Leuthold Group’s Jim Paulsen discussed his market outlook on CNBC. He acknowledged that “inflation data has backed off and the profit story still real good.” But he’s having “trouble finding where the path is for this market.” Faster economic growth along with full employment should translate to higher inflation and therefore lower P/E multiples on the stock market. That scenario implies further weakness in stocks. On the other hand, if economic growth slows from here, recession fears are bound to knock the market around even worse. Of course, a strong increase in productivity could help solve the problem in a positive way, but he doesn’t see enough business capital spending to push productivity higher in the near-term. Therefore, Mr. Paulsen believes the market may move lower in the near-term in order to reset valuations. But he is still constructive on the long-term and doesn’t see the economic cycle ending anytime soon. He likes materials, energy, industrials, and foreign equity. He also has a little cash on the side, anticipating another downdraft that will be a long-term buying opportunity.
Another old timer, Ron Baron of Baron Capital, says interest rates and inflation are clearly moving higher, but that’s balanced against faster economic growth. He notes “conflicting developments” which are making stocks relatively flat. But the big picture is that the economy is growing, and stocks prices are closely tied to the economy. Every ten or twelve years, the stock market will double because the economy will double. Therefore, he says, this is a good time to buy stocks.
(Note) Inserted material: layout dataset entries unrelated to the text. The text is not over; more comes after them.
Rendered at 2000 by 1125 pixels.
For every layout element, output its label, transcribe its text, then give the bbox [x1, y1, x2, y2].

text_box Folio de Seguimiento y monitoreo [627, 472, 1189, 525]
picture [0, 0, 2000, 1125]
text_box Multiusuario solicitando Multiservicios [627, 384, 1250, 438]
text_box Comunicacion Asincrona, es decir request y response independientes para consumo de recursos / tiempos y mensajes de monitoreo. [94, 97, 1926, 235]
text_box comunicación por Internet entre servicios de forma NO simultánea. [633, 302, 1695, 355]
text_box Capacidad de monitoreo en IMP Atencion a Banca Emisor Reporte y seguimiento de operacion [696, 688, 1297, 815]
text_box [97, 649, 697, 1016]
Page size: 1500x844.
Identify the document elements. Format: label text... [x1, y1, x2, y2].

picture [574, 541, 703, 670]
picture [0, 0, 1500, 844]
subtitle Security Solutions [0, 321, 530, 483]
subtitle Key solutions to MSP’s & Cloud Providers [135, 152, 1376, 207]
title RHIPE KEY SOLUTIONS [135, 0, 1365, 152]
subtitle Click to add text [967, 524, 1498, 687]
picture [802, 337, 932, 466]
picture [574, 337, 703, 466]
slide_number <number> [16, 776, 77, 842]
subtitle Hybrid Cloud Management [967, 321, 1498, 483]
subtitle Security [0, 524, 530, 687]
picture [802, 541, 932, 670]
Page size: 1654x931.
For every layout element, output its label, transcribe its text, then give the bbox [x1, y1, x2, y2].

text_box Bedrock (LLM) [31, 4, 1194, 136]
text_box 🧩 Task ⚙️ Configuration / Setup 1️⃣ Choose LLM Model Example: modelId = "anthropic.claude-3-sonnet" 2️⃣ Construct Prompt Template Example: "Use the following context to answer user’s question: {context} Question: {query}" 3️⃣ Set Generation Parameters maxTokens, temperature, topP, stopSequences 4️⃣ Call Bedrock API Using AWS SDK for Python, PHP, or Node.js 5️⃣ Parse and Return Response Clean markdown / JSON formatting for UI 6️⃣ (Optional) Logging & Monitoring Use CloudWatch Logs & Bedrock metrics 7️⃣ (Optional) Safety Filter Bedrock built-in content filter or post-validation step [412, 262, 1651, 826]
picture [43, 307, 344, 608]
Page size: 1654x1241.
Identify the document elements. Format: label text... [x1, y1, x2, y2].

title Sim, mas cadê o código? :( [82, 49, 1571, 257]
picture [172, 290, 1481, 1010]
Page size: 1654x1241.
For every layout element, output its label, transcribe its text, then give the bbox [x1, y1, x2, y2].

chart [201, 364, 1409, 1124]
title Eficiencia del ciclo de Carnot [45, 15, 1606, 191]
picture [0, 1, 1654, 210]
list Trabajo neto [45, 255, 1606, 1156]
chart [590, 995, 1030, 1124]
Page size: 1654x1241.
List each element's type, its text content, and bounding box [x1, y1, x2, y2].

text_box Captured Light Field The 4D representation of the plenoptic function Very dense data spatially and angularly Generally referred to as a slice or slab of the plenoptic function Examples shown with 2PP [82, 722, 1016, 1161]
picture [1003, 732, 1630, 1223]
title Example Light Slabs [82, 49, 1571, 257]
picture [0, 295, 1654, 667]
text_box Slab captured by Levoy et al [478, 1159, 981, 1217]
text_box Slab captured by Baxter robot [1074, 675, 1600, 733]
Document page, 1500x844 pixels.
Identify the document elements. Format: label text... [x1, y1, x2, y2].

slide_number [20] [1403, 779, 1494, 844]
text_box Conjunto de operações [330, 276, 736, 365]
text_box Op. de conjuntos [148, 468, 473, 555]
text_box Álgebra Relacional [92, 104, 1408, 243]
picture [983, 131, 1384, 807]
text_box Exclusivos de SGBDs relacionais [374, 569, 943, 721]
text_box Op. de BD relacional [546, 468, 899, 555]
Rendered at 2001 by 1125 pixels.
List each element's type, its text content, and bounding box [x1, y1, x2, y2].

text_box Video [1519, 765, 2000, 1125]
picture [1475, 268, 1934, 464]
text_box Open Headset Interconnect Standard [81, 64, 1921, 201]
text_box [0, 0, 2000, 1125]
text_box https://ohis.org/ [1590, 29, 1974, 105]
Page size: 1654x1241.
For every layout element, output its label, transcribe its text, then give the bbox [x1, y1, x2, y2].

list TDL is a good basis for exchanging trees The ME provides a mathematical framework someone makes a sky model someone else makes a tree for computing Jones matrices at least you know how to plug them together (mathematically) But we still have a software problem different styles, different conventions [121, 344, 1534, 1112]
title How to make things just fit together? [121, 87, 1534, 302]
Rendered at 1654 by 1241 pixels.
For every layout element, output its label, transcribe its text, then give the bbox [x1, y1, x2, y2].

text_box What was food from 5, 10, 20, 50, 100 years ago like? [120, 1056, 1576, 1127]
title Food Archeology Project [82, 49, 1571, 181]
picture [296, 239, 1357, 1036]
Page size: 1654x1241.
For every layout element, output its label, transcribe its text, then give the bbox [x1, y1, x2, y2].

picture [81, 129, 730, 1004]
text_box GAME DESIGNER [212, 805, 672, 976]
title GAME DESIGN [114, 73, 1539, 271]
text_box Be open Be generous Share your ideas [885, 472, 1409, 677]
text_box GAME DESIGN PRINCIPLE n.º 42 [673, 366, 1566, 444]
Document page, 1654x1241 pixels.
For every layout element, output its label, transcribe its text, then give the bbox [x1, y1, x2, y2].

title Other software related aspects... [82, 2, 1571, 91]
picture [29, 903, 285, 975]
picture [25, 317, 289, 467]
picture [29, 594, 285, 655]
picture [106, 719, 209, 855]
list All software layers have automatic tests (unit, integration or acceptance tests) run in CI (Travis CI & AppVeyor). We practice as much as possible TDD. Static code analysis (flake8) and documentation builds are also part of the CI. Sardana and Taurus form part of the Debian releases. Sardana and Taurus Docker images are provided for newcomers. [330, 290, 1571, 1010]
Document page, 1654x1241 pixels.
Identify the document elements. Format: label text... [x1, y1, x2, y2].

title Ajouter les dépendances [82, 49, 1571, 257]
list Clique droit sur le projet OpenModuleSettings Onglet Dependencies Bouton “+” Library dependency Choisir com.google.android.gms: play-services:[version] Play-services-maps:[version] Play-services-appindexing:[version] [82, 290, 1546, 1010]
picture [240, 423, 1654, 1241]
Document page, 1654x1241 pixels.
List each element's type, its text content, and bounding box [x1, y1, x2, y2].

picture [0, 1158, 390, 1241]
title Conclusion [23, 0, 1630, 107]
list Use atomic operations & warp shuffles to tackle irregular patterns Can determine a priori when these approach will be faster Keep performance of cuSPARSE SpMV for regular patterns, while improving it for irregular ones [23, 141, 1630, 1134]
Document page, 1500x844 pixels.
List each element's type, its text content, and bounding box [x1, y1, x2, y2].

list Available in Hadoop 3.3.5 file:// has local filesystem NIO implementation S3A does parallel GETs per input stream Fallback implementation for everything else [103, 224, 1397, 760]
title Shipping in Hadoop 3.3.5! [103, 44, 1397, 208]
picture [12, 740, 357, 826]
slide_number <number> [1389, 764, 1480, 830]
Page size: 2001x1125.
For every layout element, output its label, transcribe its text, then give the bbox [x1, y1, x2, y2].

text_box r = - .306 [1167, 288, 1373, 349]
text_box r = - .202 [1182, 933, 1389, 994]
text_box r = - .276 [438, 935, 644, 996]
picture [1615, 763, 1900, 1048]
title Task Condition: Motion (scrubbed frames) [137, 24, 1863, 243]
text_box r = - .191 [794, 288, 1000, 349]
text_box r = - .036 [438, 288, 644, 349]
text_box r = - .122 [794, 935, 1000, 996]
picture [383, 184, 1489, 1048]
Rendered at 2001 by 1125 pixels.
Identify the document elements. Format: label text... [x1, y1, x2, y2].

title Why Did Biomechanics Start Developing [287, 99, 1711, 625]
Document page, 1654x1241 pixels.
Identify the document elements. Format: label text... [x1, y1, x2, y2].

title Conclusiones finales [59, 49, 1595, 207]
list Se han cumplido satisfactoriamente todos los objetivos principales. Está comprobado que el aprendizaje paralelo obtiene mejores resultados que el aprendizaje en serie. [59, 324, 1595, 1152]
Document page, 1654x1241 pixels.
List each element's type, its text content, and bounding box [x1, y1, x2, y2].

Hedge fund investor Dan Niles, on the other hand, says winter is coming. He predicts a 20-50% correction late in 2019. He explains that “a lot of the themes that are really good right now…are going to turn out to be really bad.” He says higher commodity prices will lead to damaging inflation, both for businesses and consumers. Also, really low unemployment will begin to feed higher wages, further impeding corporate profit margins. Finally, the European Central Bank (ECB) will probably begin to tighten monetary policy in Europe next year and this be a headwind for stocks.